For American drivers, it’s showing up at the pump. According to CNN, Gasoline prices in the United States hit their highest level in almost two and a half years, with regular gas averaging $3.84 a gallon and topping $5 in California, Hawaii, and Washington.
The possibilities are alarming; Israel’s offshore gas fields — Leviathan, Tamar, and Karish — remain exposed to potential Iranian retaliation, as per Iran International. Expanding the conflict to the Eastern Mediterranean would transform a regional confrontation into a multi-basin energy crisis.
The global markets are already volatile.

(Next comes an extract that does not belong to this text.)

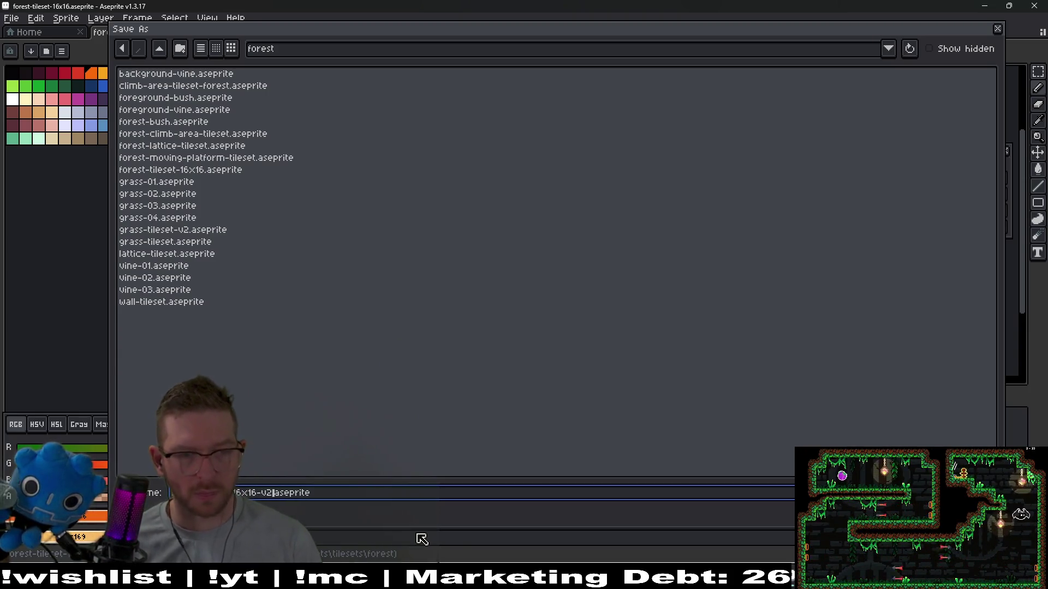
pyautogui.press('Return')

If disruptions keep oil and gas prices elevated for an extended period, the global economy could experience a wave of inflation.
ALSO READ | ‘Finish off Iran’: Trump’s ultimatum to get ‘non-responsive allies’ to join Middle East war
Senior fellow at the Center for a New American Security Rachel Ziemba was quoted by Al Jazeera as saying that the attacks could “put further pressure on regional power supplies”, while smaller nations with weaker economies in the Global South face the most immediate pain as “LNG price increases lead to demand destruction”.
Dounder and CIO of Pickering Energy Partners Dan Pickering told CNBC: “We’re moving from a supply chain problem to potentially a supply problem. There’s a big difference. You fix supply chain problems quickly.”
And President Trump has issued a stark warning: if Qatar’s LNG facilities are attacked again, the US will “massively blow up the entirety of the South Pars Gas Field at an amount of strength and power that Iran has never seen”.